Modern microkernels deliver stability, security, performance (look it up if you want the details). Back when I did CS we were talking about this as the next big thing in operating systems. It didn't happen - common operating systems instead expanded in scope, started to include things like a web browser and supporting a gazallion pieces of hardware, rather than trying to "do things right".
The game changer part is of course in terms of the broader tech war. What we have here might be a consumer operating system that is technologically better than what is on offer from Apple, Google, and Microsoft. Built by a vilified Chinese company.
This is not a game changer. Microkernels have been a reality for ages. See QNX or even Fuchsia. I don’t know what "modern" microkernel means. The architectural concepts haven’t changed.
There are reasons nobody uses true microkernels. IPCs are slow and the gains are limited compared to the strategies all broadly used kernels already use. They are no monolithic kernel anymore. Everyone has slowly but surely been shifting more and more things to user space in isolated processes including Linux and Windows.
Hongmeng might be an interesting kernel. It might also not be. Sadly its proprietary and there are very little benchmarks not published by Huawei. Personally I won’t hold my breath for this one.
>IPCs are slow and the gains are limited compared to the strategies all broadly used kernels already use.
The problem you are describing is a characteristic of 1st generation microkernels, and was solved by Jochen Liedtke in the mid 90s, introducing 2nd generation microkernels.
seL4 is a 3rd generation microkernel.
>I don’t know what "modern" microkernel means.
To get up to date, a good resource is Gernot Heiser's blog[0], read from oldest to newest.
It’s not about being up to date. What you call modern here is just recent.
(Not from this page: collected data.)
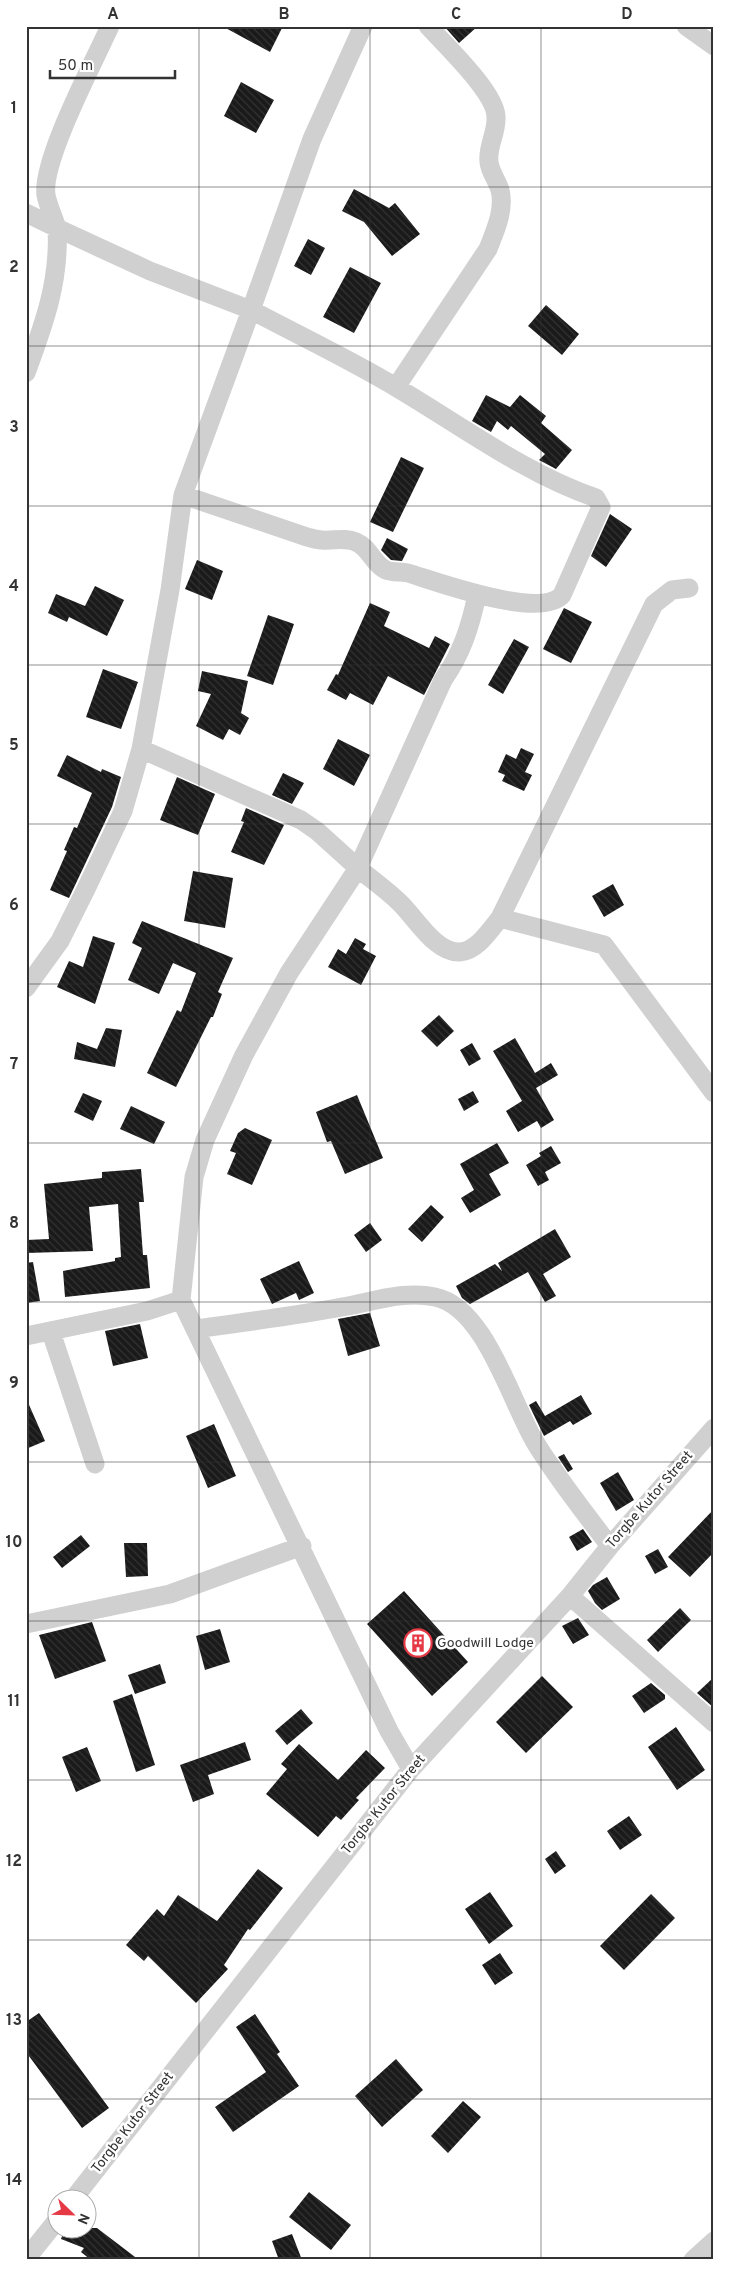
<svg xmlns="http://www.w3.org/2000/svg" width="740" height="2286" font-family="Overpass,sans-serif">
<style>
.building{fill:url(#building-back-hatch)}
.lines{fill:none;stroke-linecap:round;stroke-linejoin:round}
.street{stroke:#d0d0d0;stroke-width:19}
.grid{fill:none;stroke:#333;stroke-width:1;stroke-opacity:0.55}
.labels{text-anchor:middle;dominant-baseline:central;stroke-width:5;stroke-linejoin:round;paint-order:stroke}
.street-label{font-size:14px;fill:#333;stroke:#fff}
.poi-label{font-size:14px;fill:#333;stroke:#fff;text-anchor:start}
.neatline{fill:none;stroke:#333;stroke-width:2}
.grid-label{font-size:16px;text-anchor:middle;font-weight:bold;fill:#333}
</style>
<defs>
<pattern id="building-back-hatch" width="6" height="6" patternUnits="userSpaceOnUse" patternTransform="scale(1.25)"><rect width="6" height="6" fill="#1a1a1a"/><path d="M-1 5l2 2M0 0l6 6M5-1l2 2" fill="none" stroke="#333"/></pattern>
</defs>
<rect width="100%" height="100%" fill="#fff"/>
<path class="building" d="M222 26H283L270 52Z
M444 26H478L459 43Z
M241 82 274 100 256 133 224 116Z
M354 189 389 208 395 203 420 234 392 256 364 222 342 211Z
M308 239 325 248 311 275 294 266Z
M350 267 381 283 354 333 323 317Z
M546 305 579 334 562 355 528 326Z
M486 395 510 407 520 395 546 416 541 423 572 450 556 469 539 460 545 454 511 426 508 430 497 421 491 432 472 421Z
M401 457 424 468 393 532 370 522Z
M610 514 632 529 606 567 591 556Z
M387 538 408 549 402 561 391 560 381 550Z
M197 560 223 571 212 600 185 589Z
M95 586 124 600 107 636 69 617 67 622 48 613 56 594 85 606Z
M370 603 390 612 384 626 429 648 435 636 450 644 424 695 388 676 373 705 350 693 346 700 327 690 336 674 338 675Z
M564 608 592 622 571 663 543 649Z
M268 615 294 624 273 685 247 676Z
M514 639 529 647 503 694 488 685Z
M103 669 138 682 121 729 86 717Z
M202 671 248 681 241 713 249 718 240 735 229 729 223 740 196 726 211 694 198 691Z
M338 739 370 755 354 786 323 769Z
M521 748 534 754 525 772 532 775 524 791 502 781 505 775 498 772 506 754 516 759Z
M67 755 101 772 102 769 121 777 112 807 69 898 50 890 67 851 64 850 74 827 77 828 92 793 57 776Z
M283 773 304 783 292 804 272 795Z
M177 777 215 794 198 835 160 820Z
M246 808 284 825 264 865 231 852 244 822 241 821Z
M193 871 233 878 225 928 184 921Z
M613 884 624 905 604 917 592 896Z
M142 921 233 958 218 992 222 994 213 1017H211L176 1087 147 1073 177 1010 181 1012 196 973 173 963 159 994 128 980 142 948 132 943Z
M93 936 115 943 95 1004 57 987 69 961 83 967Z
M355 938 366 944 363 949 376 956 361 985 328 967 338 949 346 954Z
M439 1015 454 1031 437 1047 421 1031Z
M106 1028 122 1030 115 1067 74 1059 77 1042 97 1049Z
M515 1038 535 1073 551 1063 558 1075 536 1088 554 1120 541 1128 537 1121 518 1132 506 1111 522 1101 493 1051Z
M472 1043 481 1059 469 1066 460 1050Z
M473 1091 479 1102 464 1111 458 1099Z
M83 1093 102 1101 93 1121 74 1112Z
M357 1095 383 1158 345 1174 331 1141 327 1142 316 1112Z
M131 1106 165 1122 154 1144 120 1129Z
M245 1128 272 1140 252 1185 227 1174 236 1153 230 1151 238 1133Z
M497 1143 509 1163 489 1174 501 1195 470 1213 461 1198 474 1190 460 1164Z
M551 1146 561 1163 545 1172 549 1180 538 1186 526 1165 541 1156 539 1153Z
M141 1169 144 1202H139L143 1255H147L150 1288 65 1297 63 1271 115 1261V1258L121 1257 118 1204 89 1207 93 1251 26 1253V1240L49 1239 44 1184 102 1178V1172Z
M431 1205 444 1217 422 1242 408 1229Z
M370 1223 382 1240 366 1252 354 1235Z
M555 1229 571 1257 543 1274 556 1296 545 1302 528 1272 470 1304 462 1298 456 1286 495 1264 502 1271 498 1263Z
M299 1261 314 1293 299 1300 296 1293 272 1304 260 1279Z
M33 1262 40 1301 26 1303V1263Z
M370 1313 380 1346 348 1356 338 1319Z
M140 1324 148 1358 113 1366 105 1331Z
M581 1395 592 1414 573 1425 570 1421 544 1436 529 1405 536 1401 545 1416Z
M26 1398 45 1441 26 1449Z
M214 1424 236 1476 208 1488 186 1436Z
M564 1454 573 1469 568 1472 558 1457Z
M618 1472 634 1500 616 1511 600 1483Z
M714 1509V1552L690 1577 668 1557Z
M583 1529 592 1542 577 1551 569 1537Z
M81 1535 90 1546 62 1568 53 1557Z
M124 1543H147L148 1576 126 1577Z
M658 1549 668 1567 655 1574 645 1556Z
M607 1577 620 1599 602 1610 595 1603 588 1591 593 1585Z
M404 1591 468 1662 432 1696 367 1624Z
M680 1608 691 1620 658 1652 647 1640Z
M578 1618 589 1635 573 1644 562 1626Z
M92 1622 106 1661 55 1679 39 1635Z
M220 1629 230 1662 205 1670 196 1636Z
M160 1664 166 1683 135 1694 128 1675Z
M542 1676 573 1707 526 1753 496 1722Z
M714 1677V1708L697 1693Z
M651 1683 665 1695V1699L644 1713 632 1696Z
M132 1694 155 1765 136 1772 113 1701Z
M301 1709 313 1723 287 1745 275 1731Z
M676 1727 705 1770 677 1790 648 1747Z
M245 1742 251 1760 208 1775 214 1794 193 1802 180 1765Z
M299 1744 338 1780 366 1750 385 1768 356 1798 359 1800 341 1820 336 1816 318 1837 266 1794 287 1769 281 1764Z
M87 1747 101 1781 76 1792 62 1757Z
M629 1816 642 1835 620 1850 607 1831Z
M556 1851 566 1866 555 1874 545 1859Z
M258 1869 283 1888 250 1930 248 1929 224 1965 228 1969 196 2003 148 1956 144 1961 126 1945 157 1909 164 1916 178 1895 217 1921Z
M490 1892 513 1926 489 1944 465 1909Z
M651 1894 675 1918 624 1970 600 1946Z
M500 1953 513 1973 495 1985 482 1965Z
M39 2013 109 2108 82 2128 26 2052V2022Z
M255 2014 280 2052 277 2054 299 2086 233 2132 215 2107 266 2072 236 2027Z
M396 2059 423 2090 382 2127 355 2096Z
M463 2101 481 2117 448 2153 431 2136Z
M309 2192 351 2225 331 2250 289 2217Z
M65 2228H97L139 2260H91L81 2252 84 2248 61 2239Z
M292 2234 302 2260H279L272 2241Z"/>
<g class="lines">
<path class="street" d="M686 26 714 46
M26 213 57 228
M57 228C54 218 48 206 46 195 41 161 94 62 110 26
M26 373C44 324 60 281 57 228L150 271 251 310 312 139 363 26
M396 387 488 249C495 231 505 210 500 190 497 180 490 172 489 162 487 146 497 133 496 117 496 93 445 45 428 26
M141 749 170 590 183 495 251 310C300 336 351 360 399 389 463 427 526 474 596 498L601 507 562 595C540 620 438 582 408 573 401 571 393 573 386 570 373 564 370 548 356 542 345 537 334 541 322 540 317 540 312 538 307 537L183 495
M500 918 604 945 714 1093
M26 988 60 941 86 889 123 811 141 749 301 820 317 831 358 868 443 680C462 653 470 627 477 595
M181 1300 194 1177 205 1140 244 1055 289 973 358 868C372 880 387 890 400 903 415 917 436 954 460 952 477 951 490 930 500 918L654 604 672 590 689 588
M196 1329C245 1322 294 1316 342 1307 372 1302 404 1290 435 1297 485 1307 511 1402 535 1442 557 1478 584 1512 610 1546
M51 1332 95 1464
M26 1336 147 1311 181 1300 389 1731 411 1769
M570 1596 714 1723
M26 1624 170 1594 302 1546
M74 2198 411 1769 570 1596 610 1546 714 1428
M26 2259 58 2219
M693 2260 714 2241"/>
</g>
<path class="grid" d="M199 26V2260M370 26V2260M541 26V2260M26 187H714M26 346H714M26 506H714M26 665H714M26 824H714M26 984H714M26 1143H714M26 1302H714M26 1462H714M26 1621H714M26 1780H714M26 1940H714M26 2099H714"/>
<defs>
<g id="building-ring" transform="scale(1.4375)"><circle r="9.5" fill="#fff" stroke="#e63946" stroke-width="1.5"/><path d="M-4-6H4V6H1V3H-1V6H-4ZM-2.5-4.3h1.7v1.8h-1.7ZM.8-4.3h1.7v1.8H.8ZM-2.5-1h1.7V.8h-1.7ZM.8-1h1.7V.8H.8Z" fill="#e63946"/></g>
</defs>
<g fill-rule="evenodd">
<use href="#building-ring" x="418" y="1643"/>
</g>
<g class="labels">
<g class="street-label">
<text transform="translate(650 1500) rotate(-49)">Torgbe Kutor Street</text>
<text transform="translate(384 1805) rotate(-51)">Torgbe Kutor Street</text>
<text transform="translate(133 2123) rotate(-52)">Torgbe Kutor Street</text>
</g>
<g class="poi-label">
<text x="437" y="1643">Goodwill Lodge</text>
</g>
</g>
<rect width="740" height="2286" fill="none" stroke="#ffffff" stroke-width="55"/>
<g transform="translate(72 2214) rotate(113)"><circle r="24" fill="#ffffff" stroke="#adadad"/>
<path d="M0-4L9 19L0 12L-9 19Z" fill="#e63946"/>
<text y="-8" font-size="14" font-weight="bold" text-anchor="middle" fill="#333333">N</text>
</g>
<path d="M50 70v8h125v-8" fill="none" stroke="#333333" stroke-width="2.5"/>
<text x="58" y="70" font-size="15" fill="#333333" stroke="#ffffff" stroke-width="4" paint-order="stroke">50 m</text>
<rect x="28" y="28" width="684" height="2230" class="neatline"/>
<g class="grid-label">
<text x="113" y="19">A</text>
<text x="284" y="19">B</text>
<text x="456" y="19">C</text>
<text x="627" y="19">D</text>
<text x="14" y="113">1</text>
<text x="14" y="272">2</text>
<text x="14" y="432">3</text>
<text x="14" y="591">4</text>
<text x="14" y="750">5</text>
<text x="14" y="910">6</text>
<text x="14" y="1069">7</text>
<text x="14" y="1228">8</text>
<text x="14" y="1388">9</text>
<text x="14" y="1547">10</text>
<text x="14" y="1706">11</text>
<text x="14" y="1866">12</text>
<text x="14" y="2025">13</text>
<text x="14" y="2185">14</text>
</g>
</svg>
It doesn’t fundamentally diverge from the historical architecture.
Even SeL4 fast IPC which is not actually a full IPC but works well in the barebone context of SeL4 remains in fact slower than good old syscalls.
The fundamental question remains the same “Is this worse the costs (in terms of both efficiency and design complexity)?”
To me, the answer is muddy here. Sometimes yes, sometimes probably not. I think it’s why hybrid approaches are now generalised but no one is really shipping a microkernel outside of industrial applications.
Sorry. Of course you right - the game changing part is that there is now an advanced consumer os that is owned by a Chinese company - it being micro kernel is a small part but important.
HarmonyOS is a modern (post-Liedtke) microkernel, multi-server OS.
Meanwhile, the rest of the world is stuck with the likes of Linux (monolithic), Windows NT (ugly hybrid) and MacOS (pre-liedtke Mach, hybrid, ugly).
Good technology exists (e.g. seL4, genode, RISC-V) but we seem to be stuck investing into bad tech.